Mas vejamos, em resposta à pergunta formulada, qual a saída que me parece mais acertada para a situação brasileira. 

Pode haver e há efetivamente muitas divergências de opinião no que se refere ao reconhecimento e à indicação dos caminhos que levam à democracia e ao socialismo. Mas, com a exceção lógica dos donos do capital imperialista e seus aliados e agentes nos diversos setores da sociedade, ninguém mais duvida de que o mundo capitalista chega ao fim e já entramos na era do socialismo. E visto que o Brasil faz parte deste mundo, logo se compreende que também nós marchamos na mesma direção. O que não quer dizer, bem entendido, que o nosso seja um caminho aberto em linha reta para o socialismo. 

Os países economicamente atrasados e dependentes, do tipo do Brasil, necessitam, primeiro, de liquidar o que ainda resta, no conjunto da sua economia, de modos pré-capitalistas de produção, liquidando, do mesmo passo, a dominação que sobre eles exerce o capital estrangeiro colonizador. Com a liquidação simultânea dos entraves internos e externos, acreditamos que a nossa economia poderá realizar enormes e rápidos progressos, que nos colocarão a par dos países capitalistas mais adiantados. Basta considerar o que será então o nosso mercado interno com o aumento da capacidade aquisitiva de milhões de camponeses, hoje servos dos grandes senhores de terra e amanhã pequenos proprietários livres e prósperos. Só assim se estabelecerão condições favoráveis ao pleno desenvolvimento do capitalismo nacional, criando-se, em consequência, as condições necessárias à passagem ulterior para a economia de tipo socialista. 

Ao contrário de reformadores utopistas, os marxistas não julgavam possível a nenhum país chegar ao socialismo sem antes passar pela fase capitalista de sua economia. O que não quer dizer, tampouco, que as coisas se realizem segundo planos abstratos e esquemáticos, com linhas estanques de separação entre economia pre-capitalista, economia capitalista e economia socialista. As coisas se desenrolam, na realidade, como um processo vivo, o que chamamos propriamente de processo dialético, em que se verificam a coexistência e o choque de elementos contrários. 

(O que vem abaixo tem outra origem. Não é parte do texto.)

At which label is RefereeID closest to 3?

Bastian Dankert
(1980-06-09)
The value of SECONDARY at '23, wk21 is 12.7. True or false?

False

Pensamos, em suma, que os problemas brasileiros, dentro das condições concretas existentes em nosso país e em conexão com a situação mundial, reclamam soluções imediatas que tenham por base a reforma agrária e a luta contra a dominação imperialista. Acrescentamos que a aplicação de tais soluções depende precipuamente da existência, na prática e não apenas no papel, de um verdadeiro regime democrático, isto é, de um regime político e administrativo que conte com a confiança, o apoio e a participação ativa das mais amplas camadas do nosso povo. Fora disso, estou convencido, é tudo ilusão ou mistificação.